Usually, the first modification to a Glock is to remove the factory sights. Coincidentally, the Gen 4 Glock 35 received for this article arrived the same day a box from 10-8 Performance showed up. That box contained a set of 10-8’s excellent Glock sights, which feature a U-shaped rear notch and a fiber-optic front sight. With the new sights installed, the sight picture on the Glock 35 is crisp and clean. The wide U-shaped notch of the rear sight allows plenty of light around the front sight post. The fiber-optic rod on the front post gathers light, aiding the eye in the task of quickly acquiring the front sight to break a shot. Many shooters are happy once they upgrade the sights, but for those who want more there are nearly endless Glock modifications.
Proceeding in a logical manner, the next set of modifications is to the trigger pull. The Glock 35 comes from the factory with what measured out to about a 4.5-pound trigger. In models such as the 17 and 22, it is very common to replace the stock trigger connector bar with a 3.5-pound connector; however the Glock 35 already has Glock’s version of that lightened connector. Even so, Lone Wolf and Glockworx both make aftermarket 3.5-pound connectors, which will smooth and improve the Glock 35’s trigger pull. Adding an aftermarket connector is step one in lightening and smoothing the trigger pull.

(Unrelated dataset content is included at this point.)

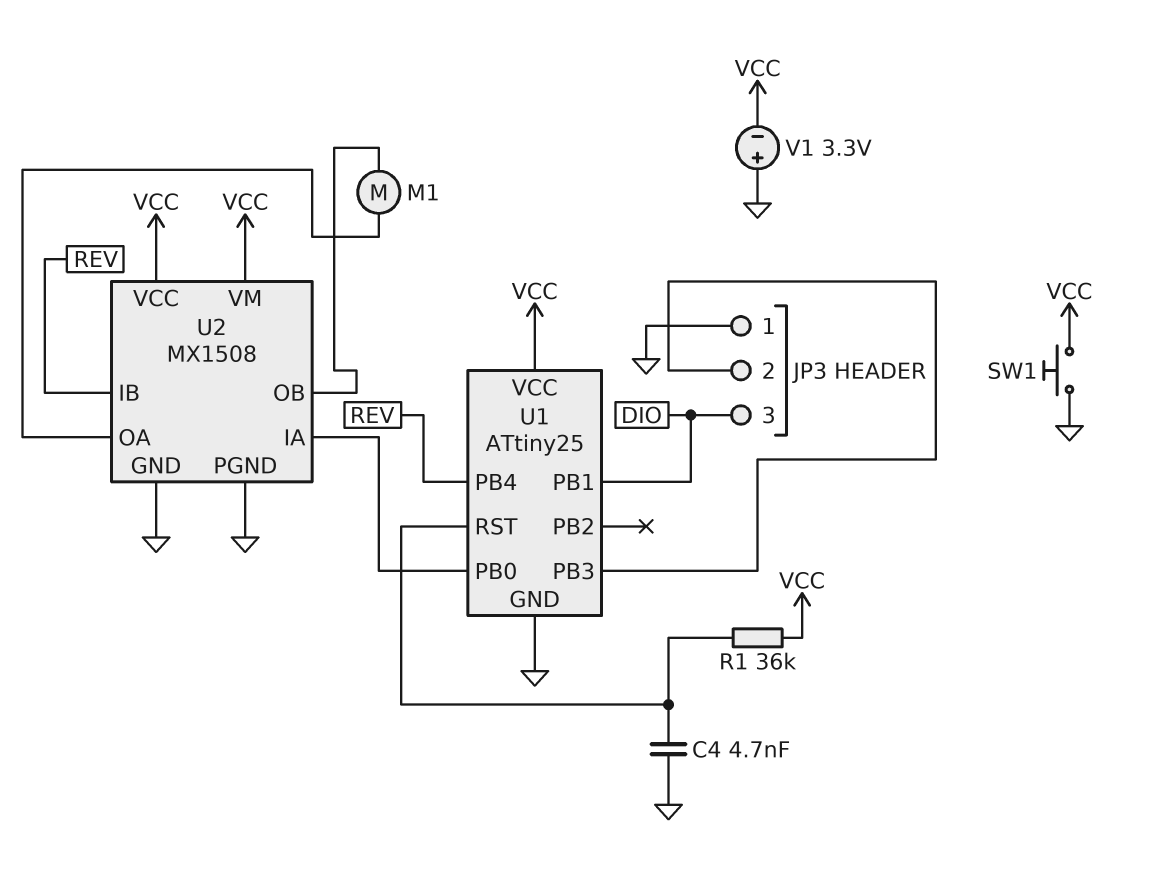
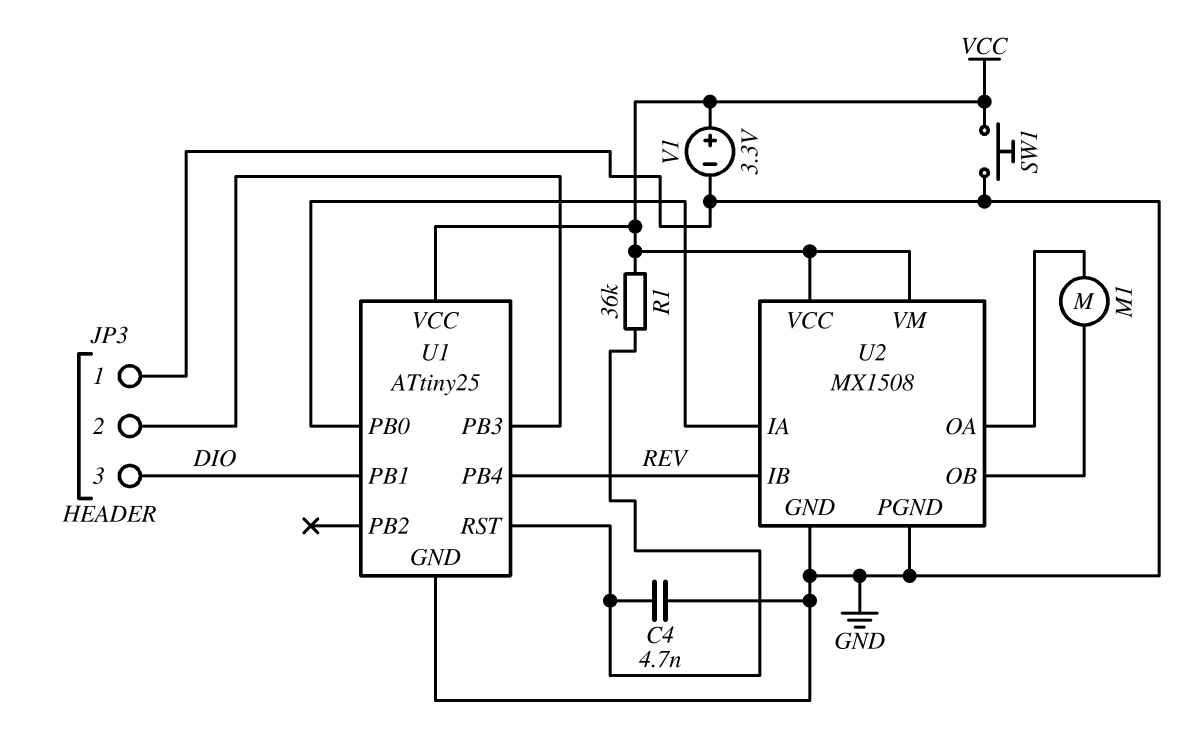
V1: 3.3V (plus GND, minus VCC) -> 3.3V (plus VCC, minus GND)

Step two is to replace the firing pin/striker spring with a lighter weight spring. Because the Glock’s safe-action trigger mechanism only partially cocks the striker when the gun cycles, pulling the trigger to the rear completes the action of compressing the striker spring before it is released. Changing to a lighter striker spring will lower the weight of the trigger pull. With an aftermarket 3.5-pound connector and a 4-pound striker spring, the Glock 35 now has a trigger pull less than 3.5 pounds. Unfortunately, reducing the weight of the striker spring means that the firing pin itself has less velocity when it is driven forward. This can lead to light primer hits, an undesirable outcome in the middle of a match.

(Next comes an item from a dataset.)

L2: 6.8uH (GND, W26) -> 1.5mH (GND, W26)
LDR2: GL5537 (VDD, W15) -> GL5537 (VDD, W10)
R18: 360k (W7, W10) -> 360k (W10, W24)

Firing pin velocity can be increased slightly by replacing the factory part with one that is skeletonized and, therefore, lighter in weight. Multiple companies make lightweight firing pins for Glocks. Some use titanium, and others use steel with circular lightening cuts in the body. Either method has the same result—restoring reliable ignition. With that in mind, however, the minute that the firing pin and spring are modified, the Glock 35 becomes a competition-only gun. It is not suitable for personal protection with the trigger pull hovering around 3 pounds. It is also advisable to try and stick with ammunition that employs softer primers once the trigger modifications are complete. Federal primers will give your race-Glock the best chance for reliable ignition.